Experto Creed

Question Oneness Theology

By Caroline W.

I was seventeen years old when I first began to question Pentecostalism. My older brother was already away at college, and I was in my senior year of high school. Facing this transitional period of my life, I began to wonder: what happened? All my life I had been told that the Great Tribulation was imminent, that we were heading into a great Last Days revival of mighty miracles and signs and wonders even in the midst of persecution, and ultimately, the return of Christ. I was told that God would do great things if only we believed, that we would cast out demons and heal the sick and raise the dead.


I had lived in constant expectation, always expecting some mighty outpouring of the Holy Spirit that was just around the corner but never quite here yet. I had fasted, prayed, worn old-fashioned clothes, and believed with all my heart . . . and yet it was always to no avail. God never seemed any closer. The miracles never came. The prophecies were never fulfilled.

I was only seventeen, and yet I felt worn out. I had spent my entire childhood feeling that God was somehow just out of reach, that I wasn't quite doing enough to win His favor. But, despite my best efforts, I seemed always on the verge of hell. I had tried everything that I knew to try, but none of it was enough.

I sorted desperately through my memory for some sign that God had done something, anything, that proved that He really was with me more than with other people who weren't even trying so hard . . . but there was nothing. In fact, the more I thought about it, the more I realized that, in all my seventeen years of Pentecostal life, I had not witnessed a single real, definite miracle.

I began to look at other families in a different light. I had always been told how lucky I was to grow up in a Pentecostal/ Charismatic family where we were so full of the Holy Ghost. But now I began to actually wish I had been born to different parents. I envied the teens who wore nice, normal clothes, went to movies, and chatted on the phone with friends. I realized how much I had missed out on over the years, running around from one church to another putting on performances and pretending we were doing great things for God. I wished my life was simple and fun, without the terrible fear always haunting me that I would lose the blessing of the extraordinarily-easily-offended Holy Spirit.

PROBLEMS TO WORK ON:
#1 Determine whether each of the following statements agrees with the account of questioning Pentecostalism, answering yes or no and quoting the deciding words: (a) The writer's older brother was away at college during the writer's senior year of high school. (b) The writer witnessed one definite miracle during childhood. (c) The writer envied teens who went to movies.
#2 Return the portion of the account of questioning Pentecostalism from "By Caroline W." to "raise the dead.", copied word for word.
#3 Write the next part of the account of questioning Pentecostalism, picking up after its final sentence.

SUPPLIED MATERIAL:

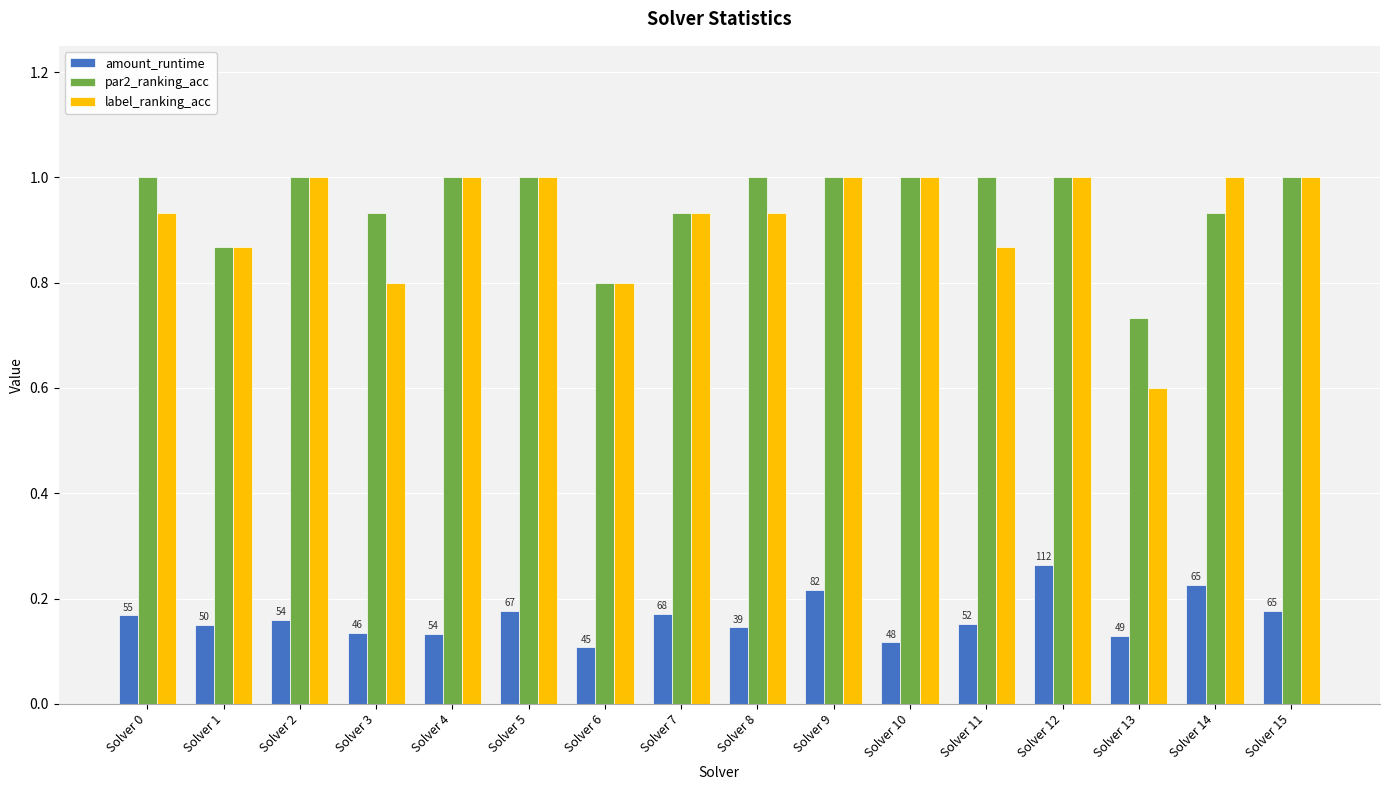

At which label is par2_ranking_acc closest to 0?

Solver 13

ANSWERS TO THE TASKS:
#1
(a) Yes: "My older brother was already away at college, and I was in my senior year of high school."
(b) No: "I had not witnessed a single real, definite miracle."
(c) Yes: "I envied the teens who wore nice, normal clothes, went to movies, and chatted on the phone with friends."

#2
By Caroline W.

I was seventeen years old when I first began to question Pentecostalism. My older brother was already away at college, and I was in my senior year of high school. Facing this transitional period of my life, I began to wonder: what happened? All my life I had been told that the Great Tribulation was imminent, that we were heading into a great Last Days revival of mighty miracles and signs and wonders even in the midst of persecution, and ultimately, the return of Christ. I was told that God would do great things if only we believed, that we would cast out demons and heal the sick and raise the dead.

#3
Those thoughts sent me into a spiral of depression. I thought surely it was a sign that I really was doomed to hell that I would even wish that I didn't have to think about God and ministry and healings and miracles with every waking thought in order to barely maintain my salvation.

It was finally utter exhaustion that brought me to the point of giving up on Pentecostalism. I simply stopped trying. I felt that it was pointless anyway, since I never seemed to get anywhere.

It was only when I stopped trying on my own that I was at last able to see things for what they really were, and I began to finally comprehend the staggering enormity of the deception into which I had fallen.

I started reading the Bible and theology books, and I discovered something extraordinary: the Pentecostals were wrong. As much as I had had the Bible crammed down my throat all my life, I had never really read it before just to see what it said, without any agenda to prove something to somebody. I found a God spoken of in the Scriptures who was not anything like the God preached to me by my parents and by Pentecostal pastors.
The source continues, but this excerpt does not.